August 10, 2009 by catbegley
Perhaps the most interesting part of my time in Adelaide was having the opportunity to see L2L in action. Spending a day in Bridgewater Primary School gave me time to talk to the inspirational principal, the pupils, teachers (called leaders of learning) and support staff. One of the first things you notice is that everyone calls each other by their first name and the second thing is the apparent chaos and movement in the school. As a visitor I was probably the only person who didn’t know what was going on and the only person seemingly without a purpose. That was quickly rectified as I started talking to children in the green group about their personal learning.
There are some really important things going on in Bridgewater that we could accommodate in Scotland and which would enable us to engage pupils in more of a learning conversation than we perhaps do at the moment. All the young people I talked to were very clear about their learning, they talked about new learning and about why they had chosen particular strategies to tackle parts of their learning. They were also engaged, noisy, enthusiastic, energetic and apparently happy. I liked the brain food that arrived in each learning area at 10 o’clock in case anyone was hungry, big boxes of bread and fresh fruit which everyone helped themselves to. I liked the movement cards which allowed children to move feely about the school to different areas when they needed to or wanted to. The link books tied home and school together with reflective writing from the pupils and teachers. These are augmented with a three way conversation as part of that relationship with parents who are encouraged to come in every morning to support their child in their reading and others if they have the time.
Another innovative school that I managed to spend time in was the Australian Science and Mathematics School. It is a purpose built school which makes sense of the interdisciplinary curriculum and is as much about radical learning as it is about a shift in practice for teachers. Most learning is done in open areas and some blocks of teaching on areas like sustainable futures is done by specialist and non-specialist teachers so for example, I sat in on a lesson from a module called The Ethnosphere. The students were about to start writing poetry in a scientific manner. It works because everything is organised around the students investing in and taking responsibility for their learning. The drawbacks are fitting in to the existing assessment structures which take no account of this particular schools approach to the previous two years of education so students in year 12 are shoe-horned back into having to learn in a more traditional manner for their final exams.

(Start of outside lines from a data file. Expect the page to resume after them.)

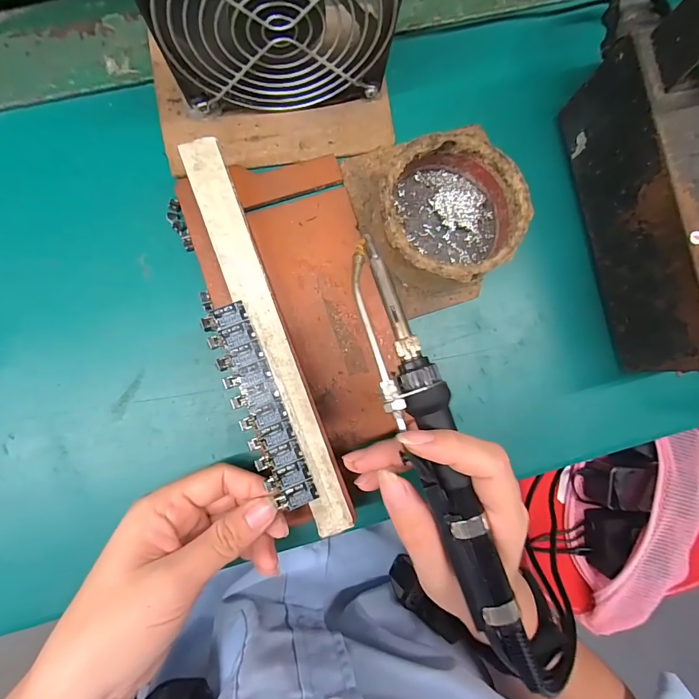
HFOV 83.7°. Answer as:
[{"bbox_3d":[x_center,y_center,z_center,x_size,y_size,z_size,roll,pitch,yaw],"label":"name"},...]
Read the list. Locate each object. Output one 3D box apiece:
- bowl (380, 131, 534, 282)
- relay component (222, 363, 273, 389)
[{"bbox_3d":[0.058,-0.080,0.233,0.080,0.040,0.079,0,87,-4],"label":"bowl"},{"bbox_3d":[-0.052,0.015,0.200,0.023,0.004,0.009,-20,89,-5],"label":"relay component"}]

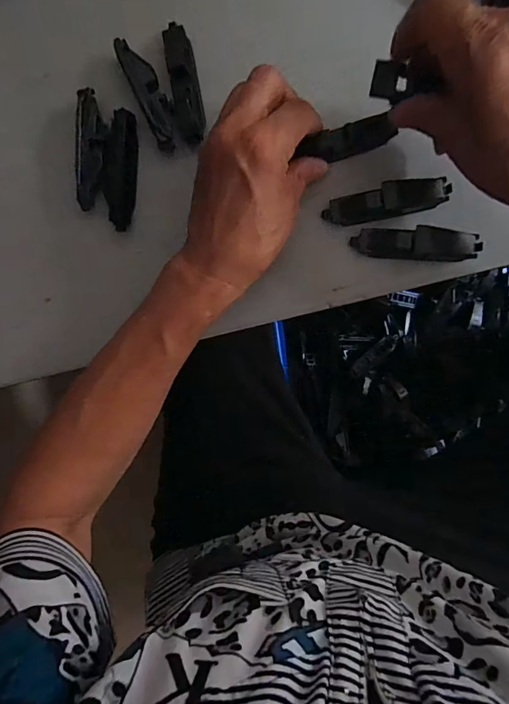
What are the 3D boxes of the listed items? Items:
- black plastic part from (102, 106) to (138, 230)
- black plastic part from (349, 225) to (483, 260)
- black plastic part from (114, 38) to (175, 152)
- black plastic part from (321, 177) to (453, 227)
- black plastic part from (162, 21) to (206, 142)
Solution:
[{"bbox_3d":[-0.096,-0.130,0.302,0.020,0.015,0.080,5,95,6],"label":"black plastic part"},{"bbox_3d":[0.107,-0.073,0.283,0.080,0.009,0.020,4,95,6],"label":"black plastic part"},{"bbox_3d":[-0.074,-0.182,0.297,0.020,0.008,0.077,-24,91,8],"label":"black plastic part"},{"bbox_3d":[0.087,-0.100,0.281,0.080,0.009,0.021,-10,93,7],"label":"black plastic part"},{"bbox_3d":[-0.049,-0.187,0.293,0.019,0.016,0.082,-8,93,7],"label":"black plastic part"}]

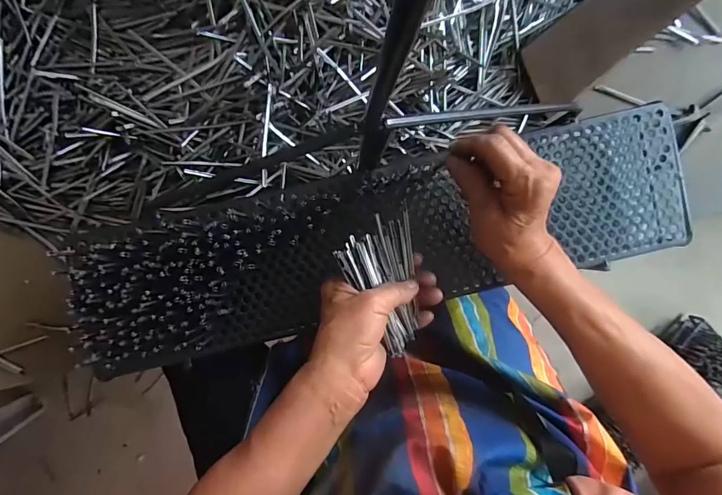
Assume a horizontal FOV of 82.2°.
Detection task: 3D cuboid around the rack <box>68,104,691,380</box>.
[{"bbox_3d":[0.035,-0.005,0.399,0.578,0.050,0.139,-12,100,-4],"label":"rack"}]

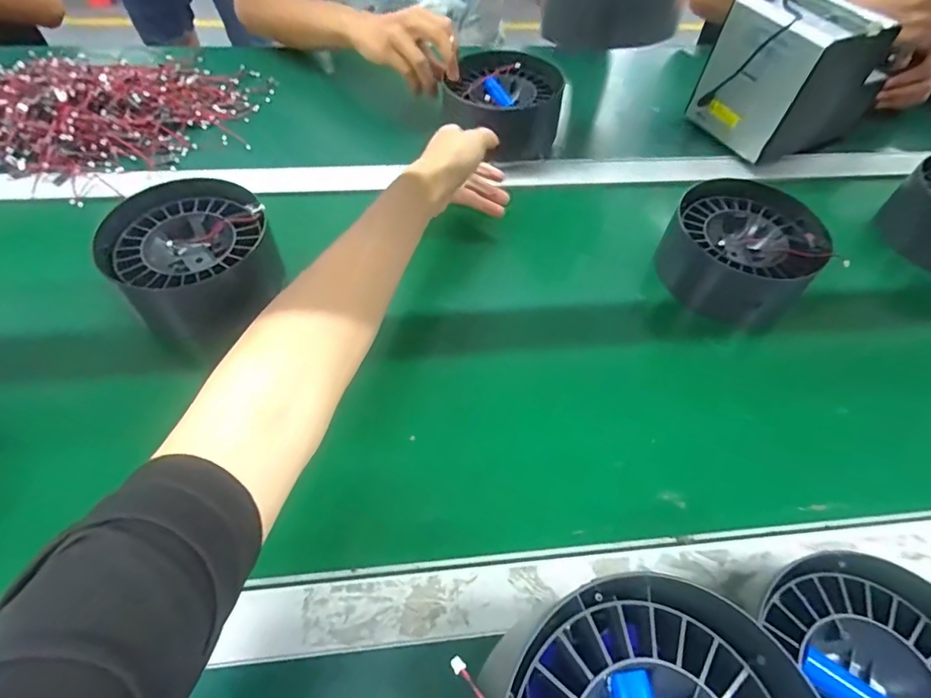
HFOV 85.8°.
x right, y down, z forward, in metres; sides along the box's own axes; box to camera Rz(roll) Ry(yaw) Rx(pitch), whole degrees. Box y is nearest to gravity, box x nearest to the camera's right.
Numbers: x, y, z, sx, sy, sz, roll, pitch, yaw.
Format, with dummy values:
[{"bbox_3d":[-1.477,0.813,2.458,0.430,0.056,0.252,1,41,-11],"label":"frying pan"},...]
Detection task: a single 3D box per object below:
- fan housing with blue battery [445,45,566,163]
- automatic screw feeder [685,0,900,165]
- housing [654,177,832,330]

My experience in both these schools was enough to have made my whole journey worthwhile. Having an opportunity to see ‘what it looks like’ if you give more responsibility to children and allow them to make decisions about their learning themselves is fantastic. It looks really messy but the conversations with the pupils backs up the ideology about the value of student voice, of the possibility of deep learning and of motivated and enthusiastic young people engaged in developing and shaping their own learning experiences.